■ DATA FOR THE TASK
———
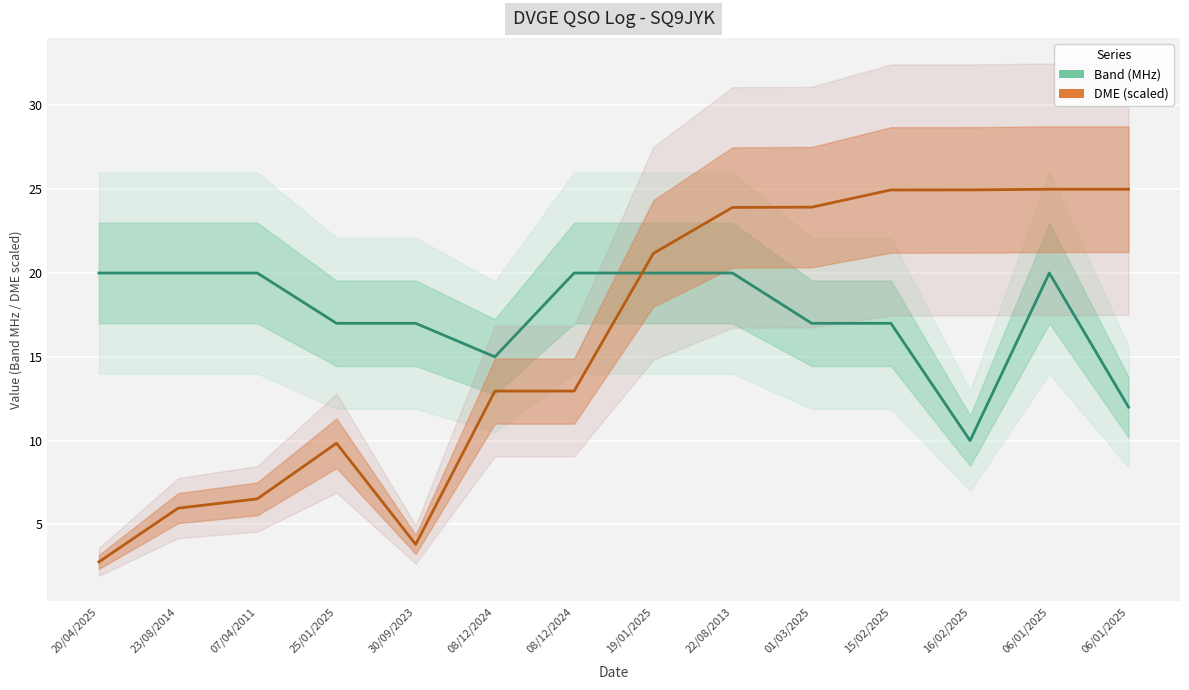

At 19/01/2025, list the series in order from largest to smallest.

DME, Band (MHz)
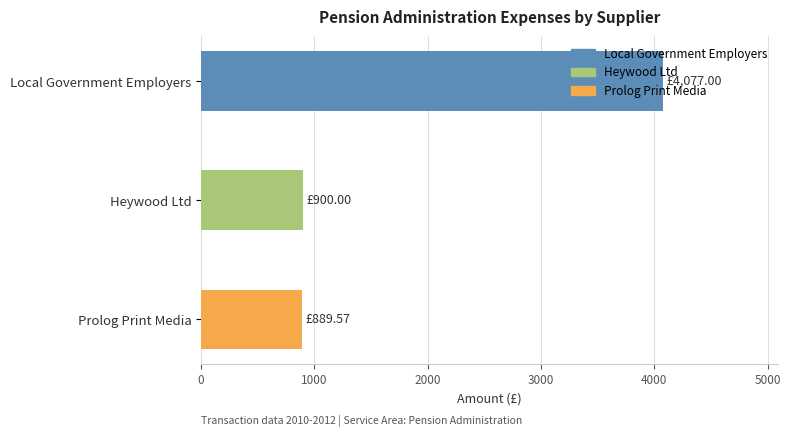

Is it true that the value at Heywood Ltd is 900.0?

True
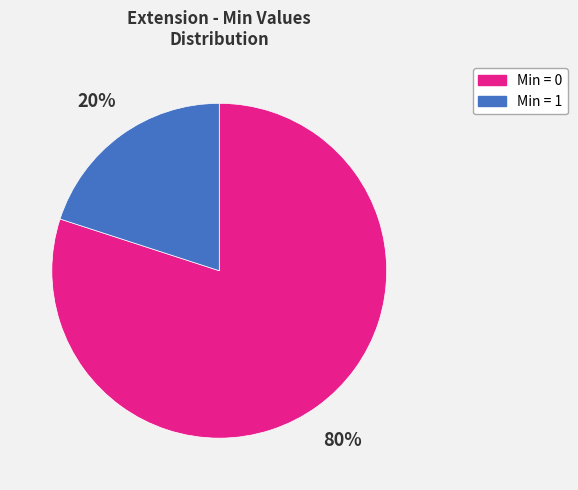

Does any single category account for the majority?

Yes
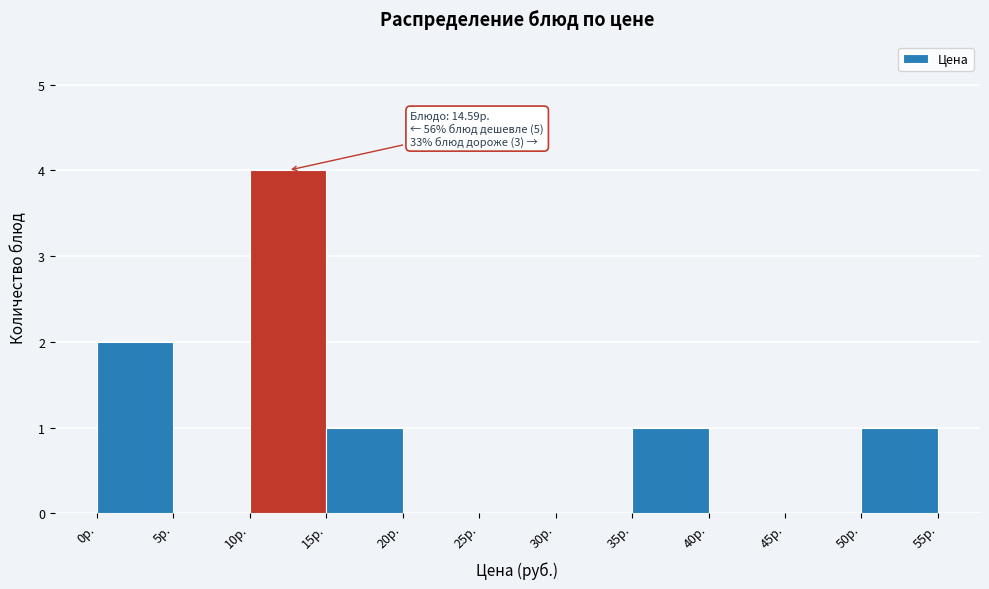

Over which range of the x-axis is the bar tallest?

10 to 15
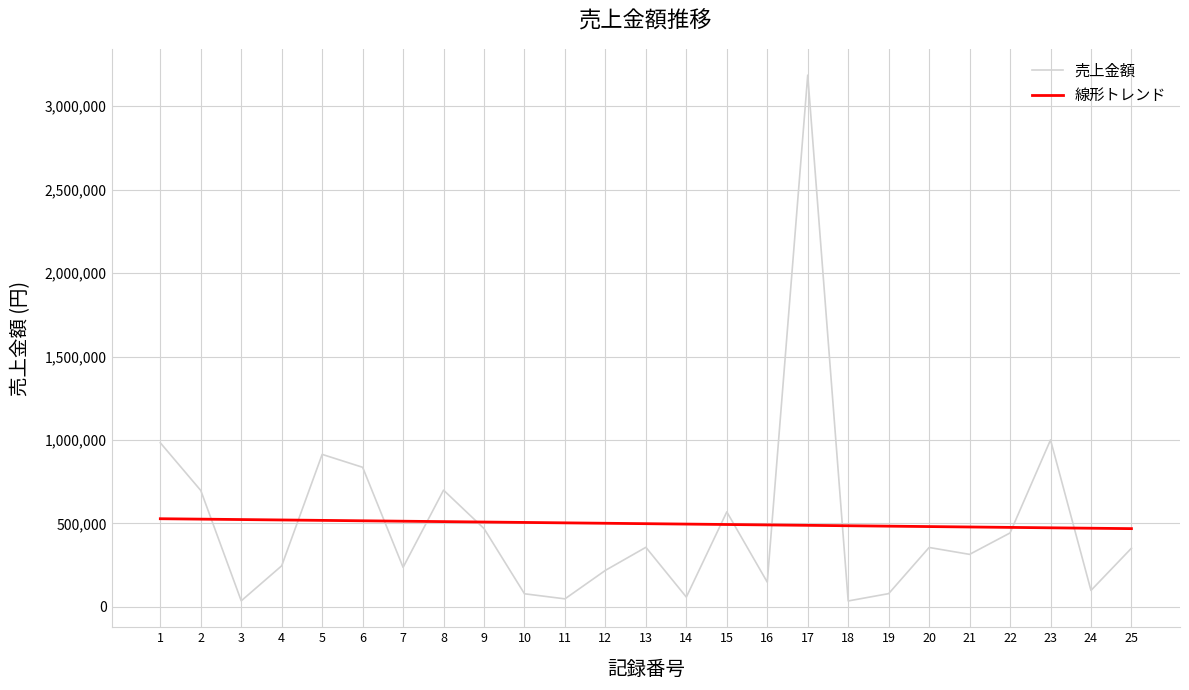

What is the maximum value shown in the chart?

3185665.0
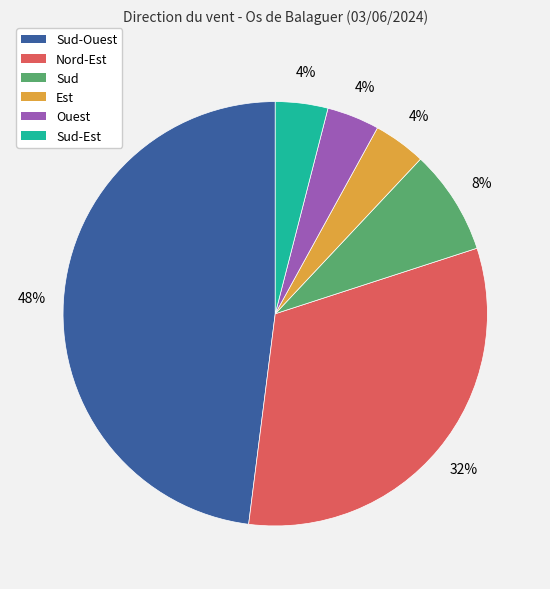

Is Sud-Ouest the majority of the pie?

No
———
■ EXERCISE OBJECTIVE
Please locate each line in the listing above that contains the word "majority" and copy those lines.

■ SOLUTION TO THIS EXERCISE
Does any single category account for the majority?
Is Sud-Ouest the majority of the pie?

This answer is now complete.